This article will explain the typical flow from data to trained and evaluated models on the AI & Analytics Engine
NOTE: This specifically applies to classification & regression problem types
The flow from dataset creation to the evaluation of trained models is as follows:
In this article, we will explain the two steps highlighted in dark blue in the above illustration:
-
ML Preprocessing Pipeline: Pre-processing the input data into numeric data, using only the columns from the feature set selected while creating the model.
-
Hyperparameter Tuning and Model Fitting: Finding the best combination of hyperparameters for the algorithm selected by the user to train the model, and fitting the final model on the train portion using the best hyperparameters found.
In the Engine, both steps are automated to save time for users. Let us explain these two steps in further detail.
ML Preprocessing Pipeline
This step is necessary since model-training algorithms typically require all inputs to be numeric, all values to be filled and none of them missing, and values in all input columns to be in the same scale/range. None of these are possible in real-world datasets. This gap is bridged by the ML preprocessing pipeline. Here, categorical and text features in real-world datasets are converted to numbers using techniques such as One-Hot Encoding and the TF-IDF transformer, missing values in the data are imputed using mean/median values, and all numeric features are scaled using a transformation to be roughly in the same range.
Hyperparameter Tuning
Hyperparameter tuning is typically required before model fitting to ensure that the resulting model is good at making predictions on new data.
First, a candidate set of hyperparameter combinations is determined, for example, by considering a grid of possible values for each tunable hyperparameter in the algorithm. This approach is known as “Grid Search” and is used in the current implementation of the AI & Analytics Engine.
The process then involves evaluating each of these combinations to find the best one. This is achieved by running a validation process on the train portion, explained below.
The process of validation enables us to evaluate how well a model will perform on new data if trained with a certain combination of hyperparameters. By doing so, the test portion is still reserved for evaluating the final model.

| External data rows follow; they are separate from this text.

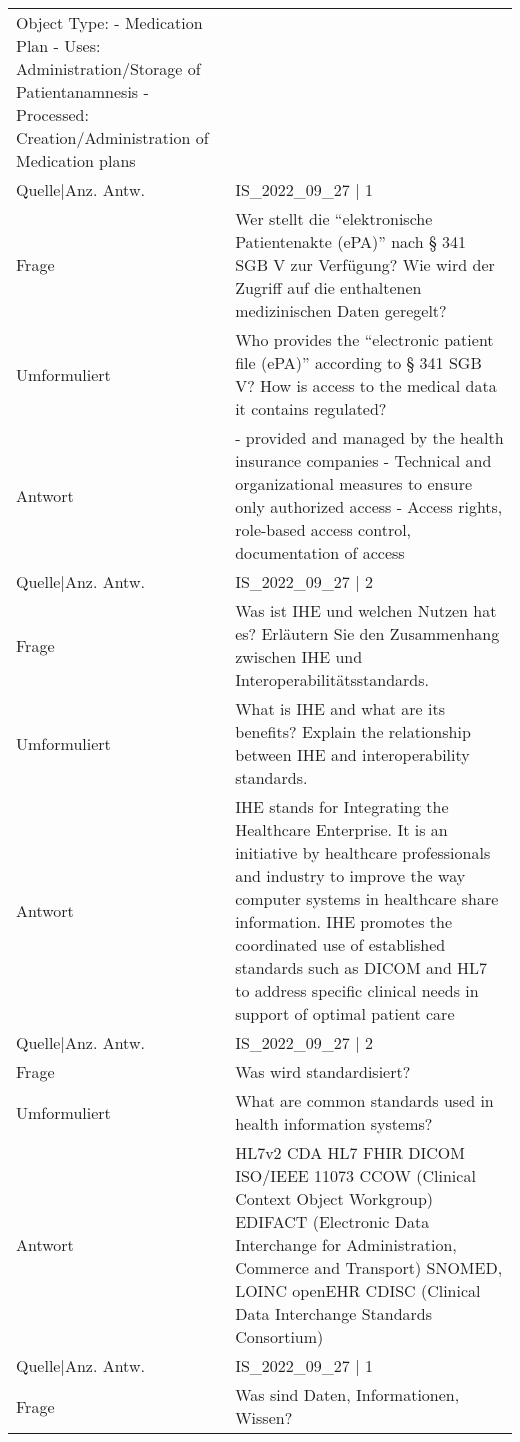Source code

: {\begin{landscape}
\begin{longtable}{p{3cm}p{}}
    Object Type:
    - Medication Plan
        - Uses: Administration/Storage of Patientanamnesis
        - Processed: Creation/Administration of Medication plans \\
    Quelle|Anz. Antw. &  IS\_2022\_09\_27  | 1 \\
    \midrule
    Frage & Wer stellt die ``elektronische Patientenakte (ePA)'' nach § 341 SGB V zur Verfügung? Wie wird der Zugriff auf die enthaltenen medizinischen Daten geregelt? \\
    Umformuliert & Who provides the ``electronic patient file (ePA)'' according to § 341 SGB V? How is access to the medical data it contains regulated? \\
    Antwort & - provided and managed by the health insurance companies
    - Technical and organizational measures to ensure only authorized access
    - Access rights, role-based access control, documentation of access \\
    Quelle|Anz. Antw. &  IS\_2022\_09\_27  | 2 \\
    \midrule
    Frage & Was ist IHE und welchen Nutzen hat es? Erläutern Sie den Zusammenhang zwischen IHE und Interoperabilitätsstandards.\\
    Umformuliert & What is IHE and what are its benefits? Explain the relationship between IHE and interoperability standards.\\
    Antwort & IHE stands for Integrating the Healthcare Enterprise.
    It is an initiative by healthcare professionals and industry to improve the way computer systems in healthcare share information.
    IHE promotes the coordinated use of established standards such as DICOM and HL7 to address specific clinical needs in support of optimal patient care \\
    Quelle|Anz. Antw. &  IS\_2022\_09\_27  | 2 \\
    \midrule
    Frage & Was wird standardisiert? \\
    Umformuliert & What are common standards used in health information systems? \\
    Antwort & HL7v2
    CDA
    HL7 FHIR
    DICOM
    ISO/IEEE 11073
    CCOW (Clinical Context Object Workgroup)
    EDIFACT (Electronic Data Interchange for Administration, Commerce and Transport)
    SNOMED, LOINC
    openEHR
    CDISC (Clinical Data Interchange Standards Consortium) \\
    Quelle|Anz. Antw. &  IS\_2022\_09\_27  | 1 \\
    \midrule
    Frage & Was sind Daten, Informationen, Wissen? \\

\end{longtable}
\end{landscape}}
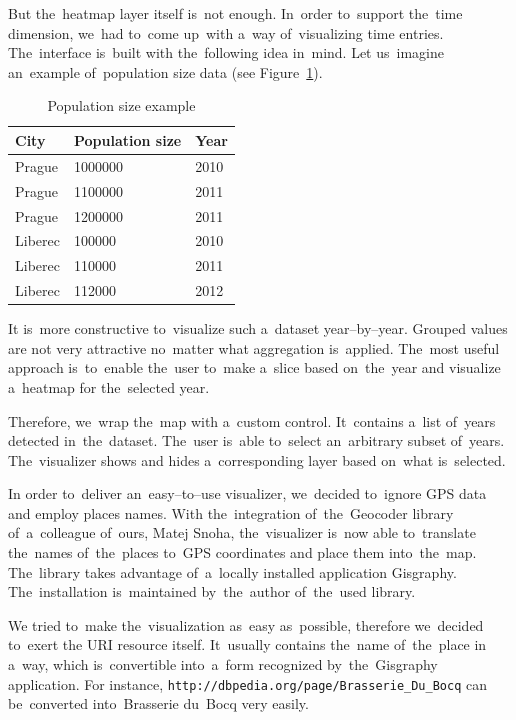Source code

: But the~heatmap layer itself is~not enough. In~order to~support the~time 
dimension, we~had to~come up~with a~way of~visualizing time entries. The~interface is~built with the~following idea in~mind. Let us~imagine an~example of~population size data (see Figure~\ref{fig:impl-pop-ex}).

\begin{table}
  \begin{center}
\begin{tabular}{l|l|l}
  City & Population size & Year \\ \hline
  Prague   &    1000000   &   2010 \\
  Prague   &    1100000   &   2011 \\
  Prague   &    1200000   &   2011 \\
  Liberec   &    100000    &  2010 \\
  Liberec   &    110000    &  2011 \\
  Liberec    &   112000    &  2012
\end{tabular}
\caption{Population size example}
\label{fig:impl-pop-ex}
  \end{center}
\end{table}

It is~more constructive to~visualize such a~dataset year--by--year. Grouped values are 
not very attractive no~matter what aggregation is~applied. The~most useful 
approach is~to~enable the~user to~make a~slice based on~the~year and visualize a~heatmap for the~selected year.

Therefore, we~wrap the~map with a~custom control. It~contains a~list of~years 
detected in~the~dataset. The~user is~able to~select an~arbitrary subset of~years. The~visualizer shows and hides a~corresponding layer based on~what is~selected. 

In order to~deliver an~easy--to--use visualizer, we~decided to~ignore GPS 
data and employ places names. With the~integration of~the~Geocoder library of~a~colleague of~ours, Matej Snoha, the~visualizer is~now able to~translate the~names of~the~places to~GPS coordinates and place them into~the~map. The~library takes 
advantage of~a~locally installed application Gisgraphy. The~installation is~maintained by~the~author of~the~used library.

We tried to~make the~visualization as~easy as~possible, therefore we~decided to~exert the
URI resource itself. It~usually contains the~name of~the~place 
in a~way, which is~convertible into~a~form recognized by~the~Gisgraphy 
application. For instance, \texttt{http://dbpedia.org/page/Brasserie\_Du\_Bocq} 
can be~converted into~Brasserie du~Bocq very easily.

The process of validation works as follows: For each candidate combination of hyperparameters, we train a temporary model on one part of the training portion. We use the remaining training portion to validate the resulting model. This is done by obtaining its predictions on the validation part and comparing it with the actual values in the target column. The desired evaluation metric can then be computed. This process may be repeated using different partitions of the training portion and averaging the evaluation metric to get a more reliable measure.
There are two popular ways to perform validation on the train set: K-fold cross-validation, and train-validation split.
In K-Fold Cross Validation, the training portion is first split into K “folds”. Think of this as cutting it equally into K pieces, as shown in the diagram below. Taking one fold at a time, we use the remaining K-1 folds to train a temporary model using the candidate hyperparameter combination. We then evaluate the model using the current fold (which was not included in the model’s training) to get a performance measure as a “score”. For K folds, this results in K temporary trainings and K scores. The average of these K scores is taken as the “score” associated with the candidate hyperparameter configuration. This process is repeated for each hyperparameter configuration to be evaluated.
K-fold Cross Validation is the preferred method for tuning model hyperparameters when the dataset is small. On the AI & Analytics Engine, a default value of K = 5 is used for the number of folds.
For large datasets, a single Train-Validation Split would suffice. The model is trained on the initial portion, which is typically larger, and validated on the remaining portion, which is typically smaller. This provides the score for the given hyperparameter configuration.
Fitting the Final Model
Once the best combination of hyperparameters is found, the final model is trained using the whole training portion of the dataset with the algorithm’s hyperparameters set to these values.